__Tasks__:
A – Could you copy the forum thread from "Forgot to mention, in" up to and including "write to you.", switching "load tests" to "stress tests"?
B – How would you put this sentence from the forum thread into Spanish: "The project is a simple web application that runs the benchmark and outputs the result."

__Passage to read__:
==================================================
Severe performance degradation HTML to PDF from version 19.8 to 23.10

I am trying to upgrade to version 23.10, but have noticed severe performance degradation.

I have setup a sample project posted on Github:

david-garcia-garcia/aspose-performance-issue (github.com)

The project is a simple web application that runs the benchmark and outputs the result. Change the Aspose.PDF reference to different versions to analyze see the differences.

This image is when using 19.8

image.png (33,1 KB)

And this one is when using 23.10

image.png (22,4 KB)

The images include both the benchmark results + perfmon monitoring of CPU User Time, % of GC time and total PRIVATE bytes.

You can see that the regression is huge, I can identify several issues:

  • The output PDF has 3 pages in 23.10 but only 2 in 19.8
  • The output PDF has increased from 0.43Mb to 1.4Mb (x3)
  • Throughput has halved, same test takes 13s in 19.8 but 27s in 23.10
  • Gargabe collection is crazy in 23.10, this can easily take down applications as it halts all threads during GC.
  • CPU usage is way greater in 23.10, and it extends to the double of time of CPU usage.

I tried switching to intermediate releases to see how it behaved, but I was not able to find anything stable since 2019. Some have memory leaks, some have even crazier CPU and GC issues/consumption. Plus I believe focus should be on the latest release (23.10)

Forgot to mention, in 23.10 while running the load tests/benchmark repeatedly, I was able to more than once get into a “lock” where PDF generation in Aspose was stuck with a constant CPU usage and never ending.

@deivid.garcia.garcia
Thank you for writing to us, I will check and write to you.

@deivid.garcia.garcia
It seems to me that for a more correct comparison it is better to check the operation with the library in isolation - in the console. And eliminate parallelism by running conversions sequentially.
The conversion is carried out directly in

public static void GeneratePdf(string localPath, bool bVertical, string strOutputPath)

right, did I understand?
image.png (59.5 KB)
Are you working on Linux?

@sergei.shibanov yes that is (contact.aspx) where the PDF is generated. Default.aspx is the one that runs the benchmark and outputs the results. This setup is done to reproduce as close as possible a real life scenario where an IIS hosted application is serving end user requests (concurrent).
==================================================
[Rendered chart images]
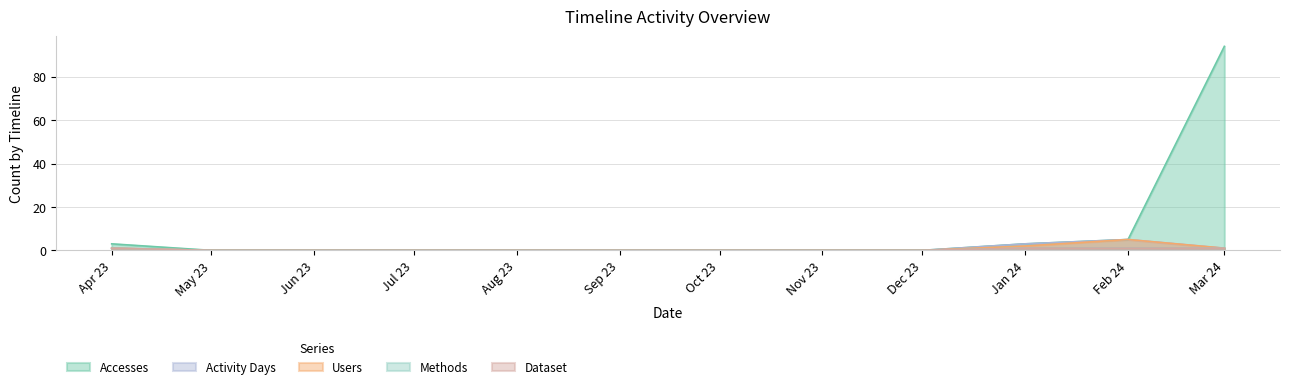

Which series has the largest total across all categories?

Accesses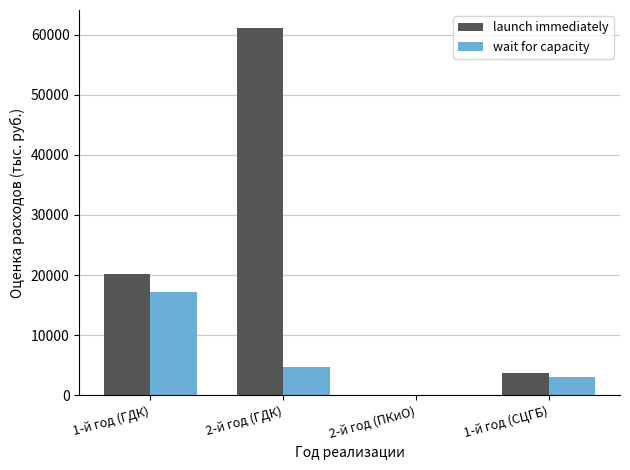

At which category is the sum across all series the highest?

2-й год (ГДК)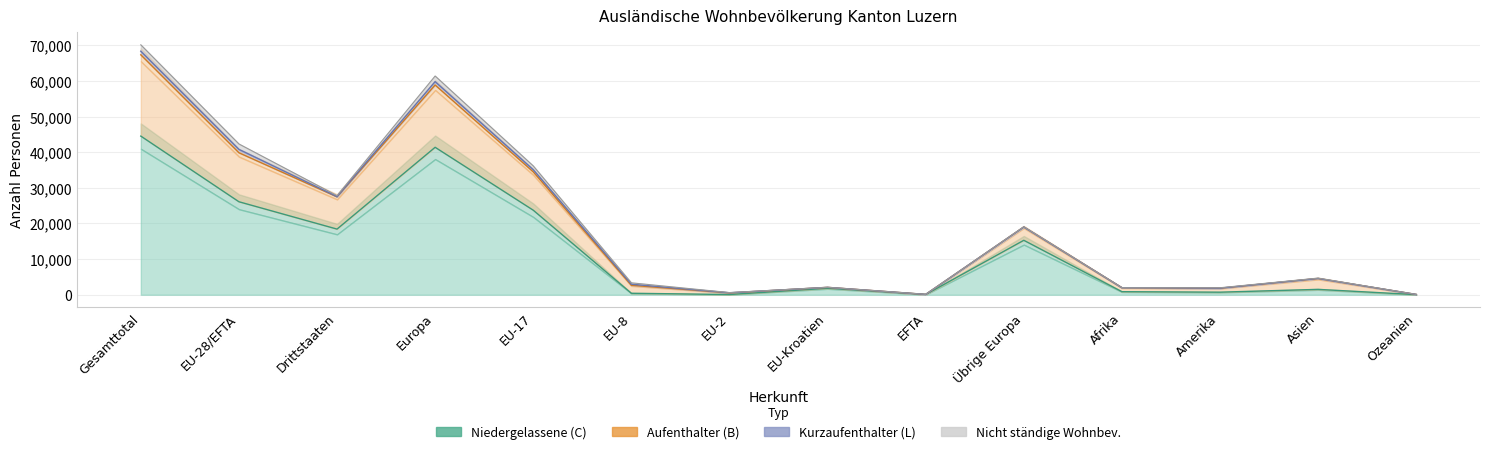

Is the value of Aufenthalter (B) at Asien greater than the value of Niedergelassene (C) at Asien?

Yes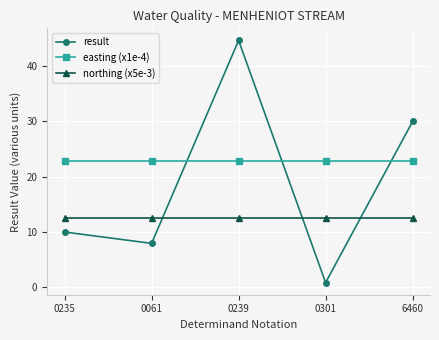

True or false: easting (x1e-4) and northing (x5e-3) intersect in this chart.

False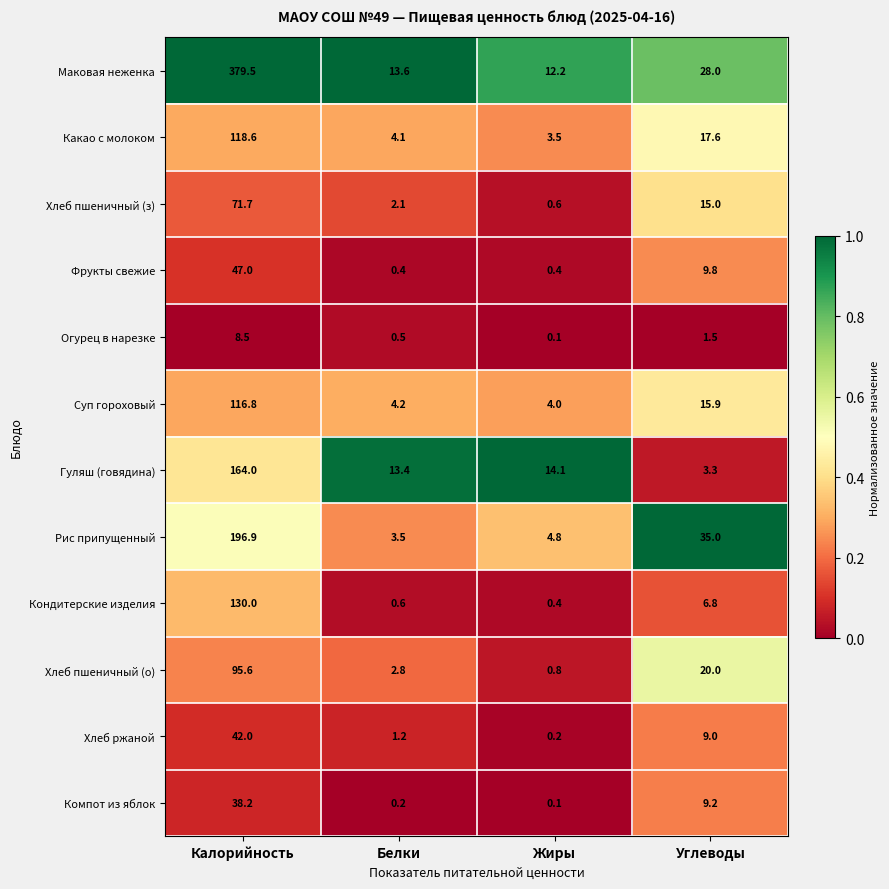

Which series has the largest range (max minus min)?

Маковая неженка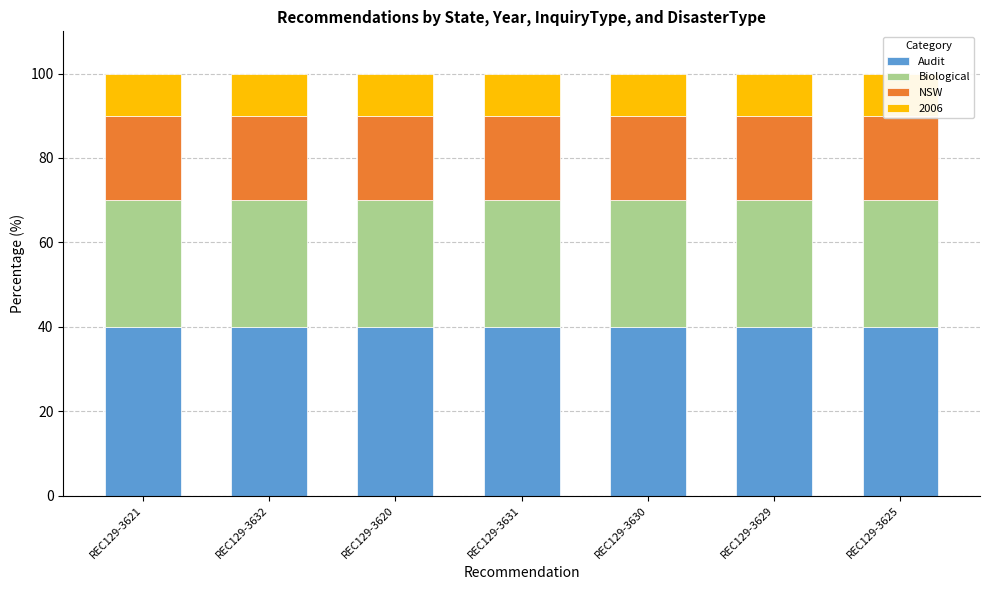

Reading left to right, transcribe all the data shown in this chart.

Audit: 40	40	40	40	40	40	40
Biological: 30	30	30	30	30	30	30
NSW: 20	20	20	20	20	20	20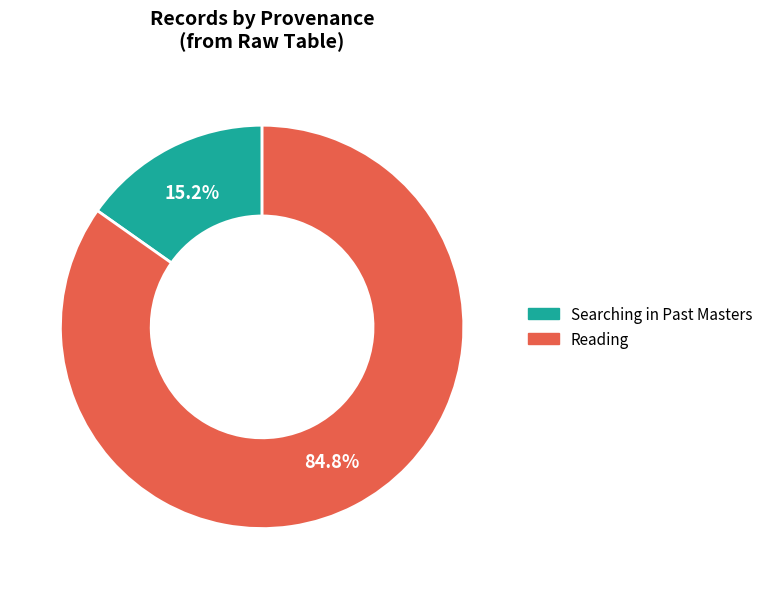

Does any single category account for the majority?

Yes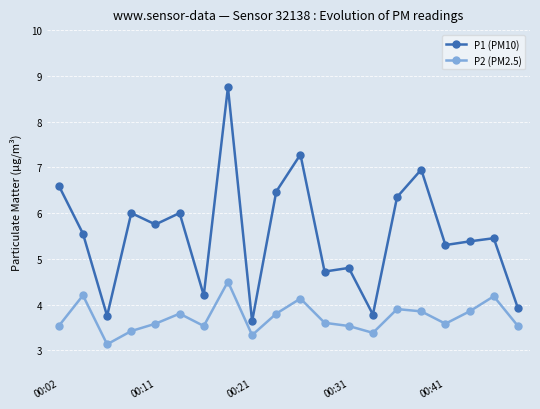

What is the difference between the maximum and minimum values in the P1 (PM10) series?

5.1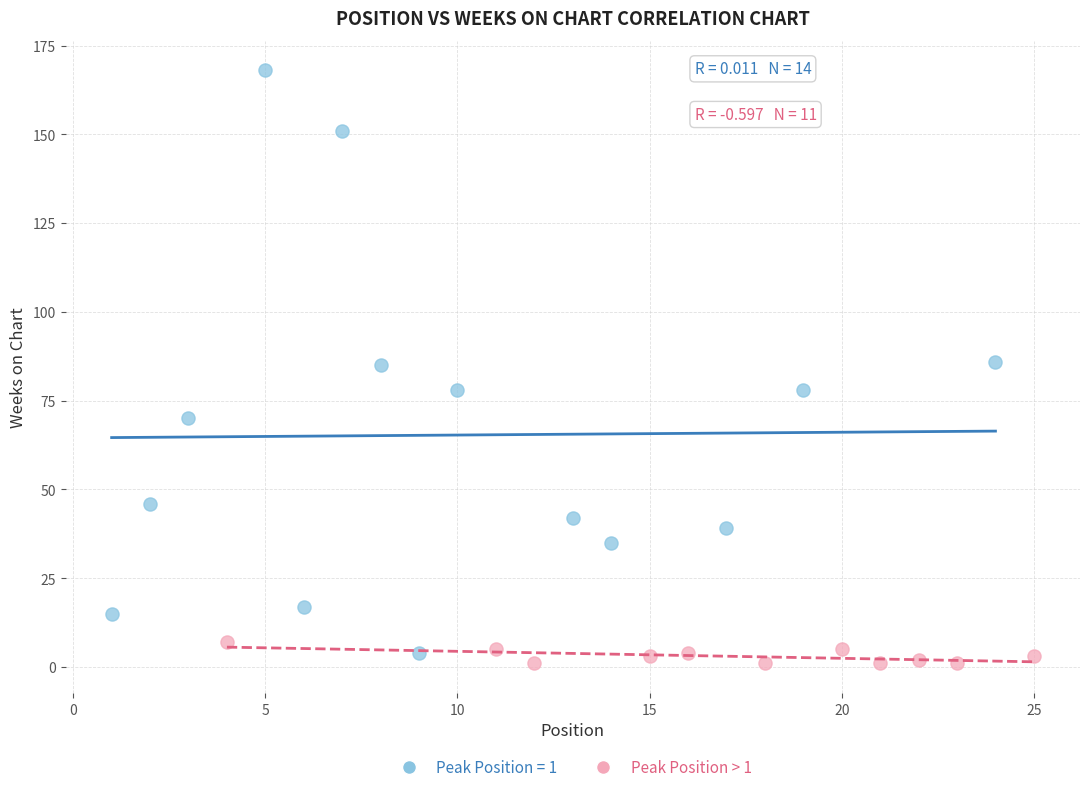

Which series reaches the maximum Y coordinate?

Peak Position = 1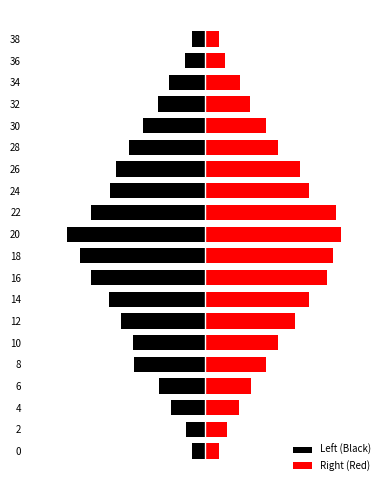

How many bars are there in total?

40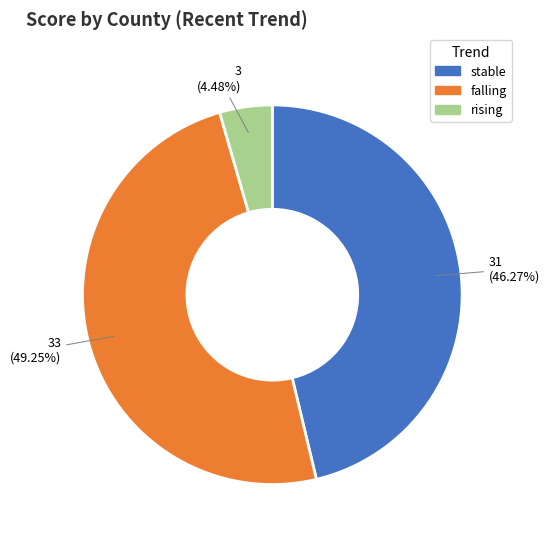

Is falling the majority of the pie?

No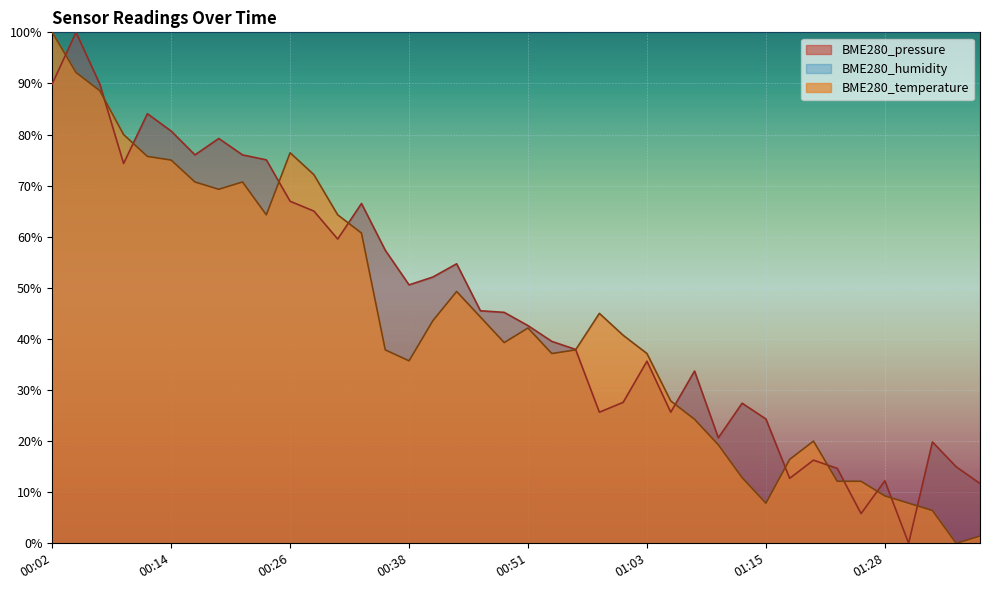

At how many categories does at least one series exceed 36?

40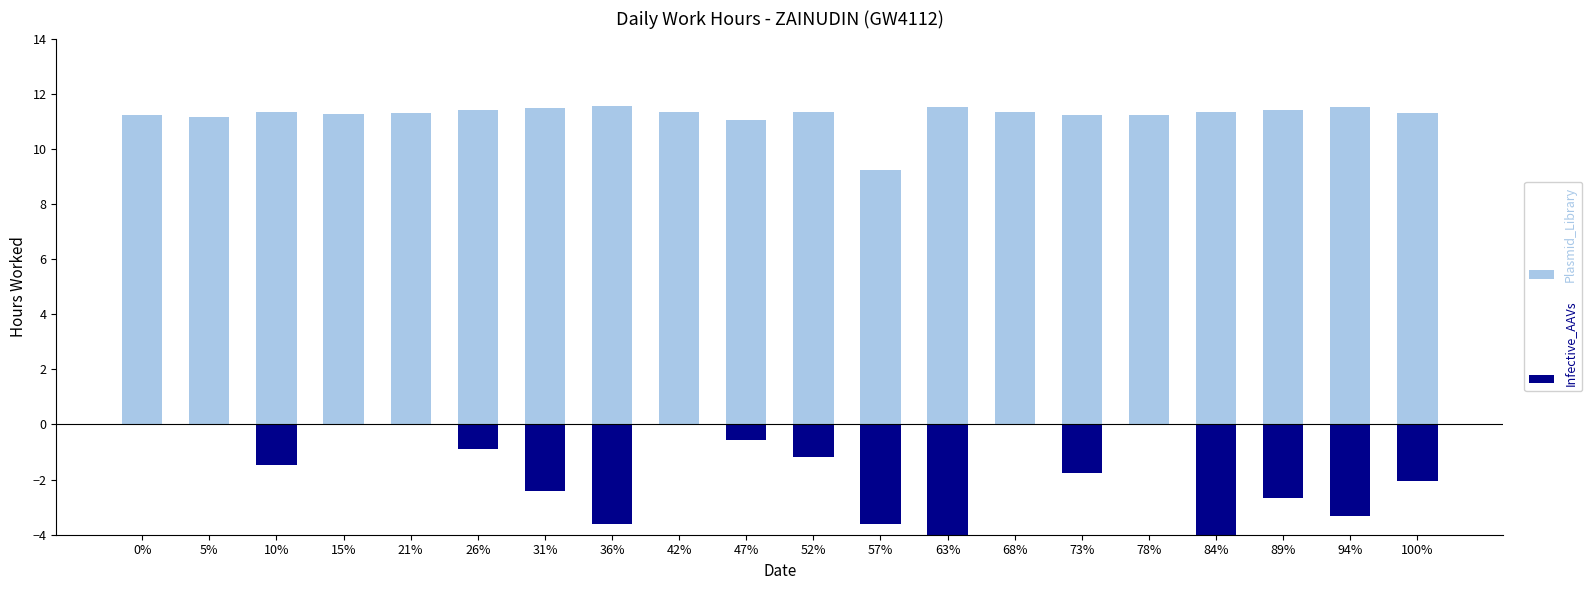

What position from the left is 94%?

19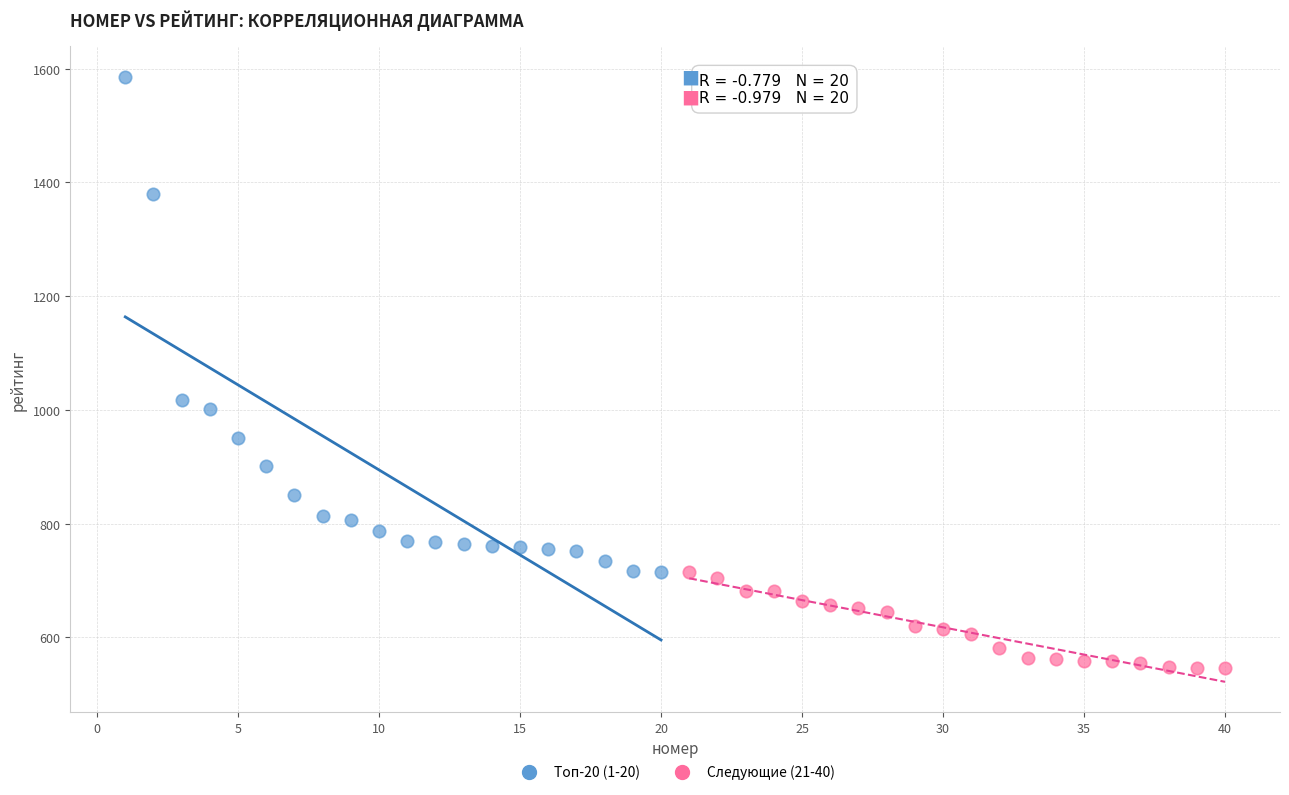

Which series has the largest Y range (max minus min)?

Топ-20 (1-20)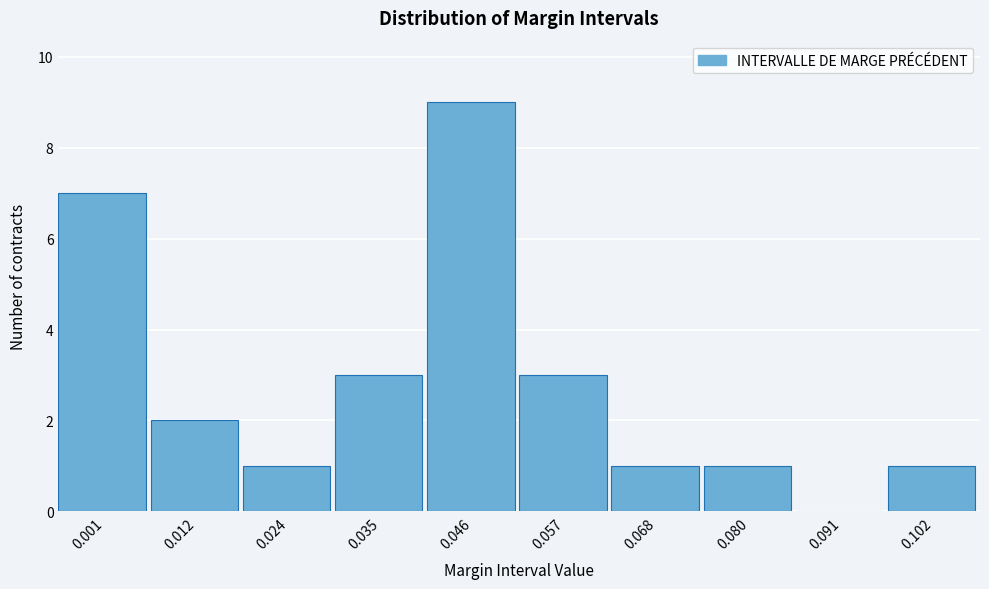

Reading left to right, list all the values displayed in this chart.

0.001=7	0.012=2	0.024=1	0.035=3	0.046=9	0.057=3	0.068=1	0.080=1	0.091=0	0.102=1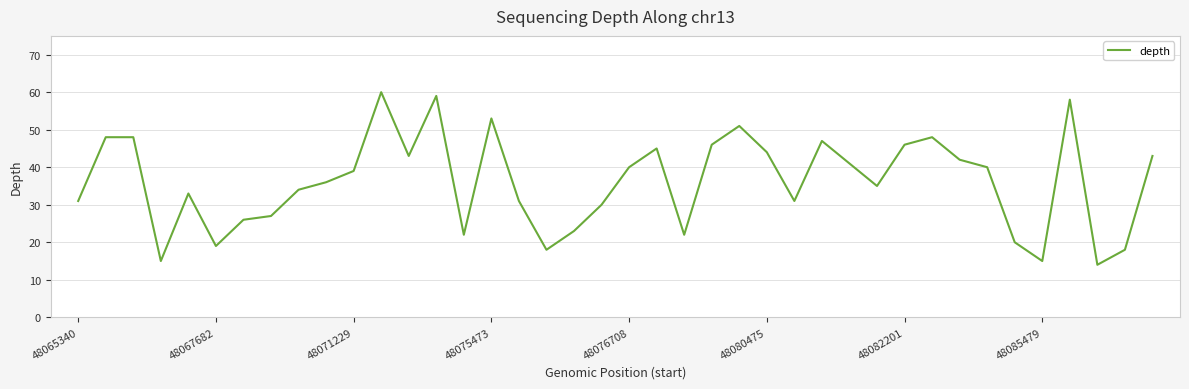

What is the maximum value shown in the chart?

60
==================================================
__Task-by-task outputs__:
A –
Forgot to mention, in 23.10 while running the stress tests/benchmark repeatedly, I was able to more than once get into a “lock” where PDF generation in Aspose was stuck with a constant CPU usage and never ending.

@deivid.garcia.garcia
Thank you for writing to us, I will check and write to you.

B – El proyecto es una aplicación web sencilla que ejecuta la prueba de rendimiento y muestra el resultado.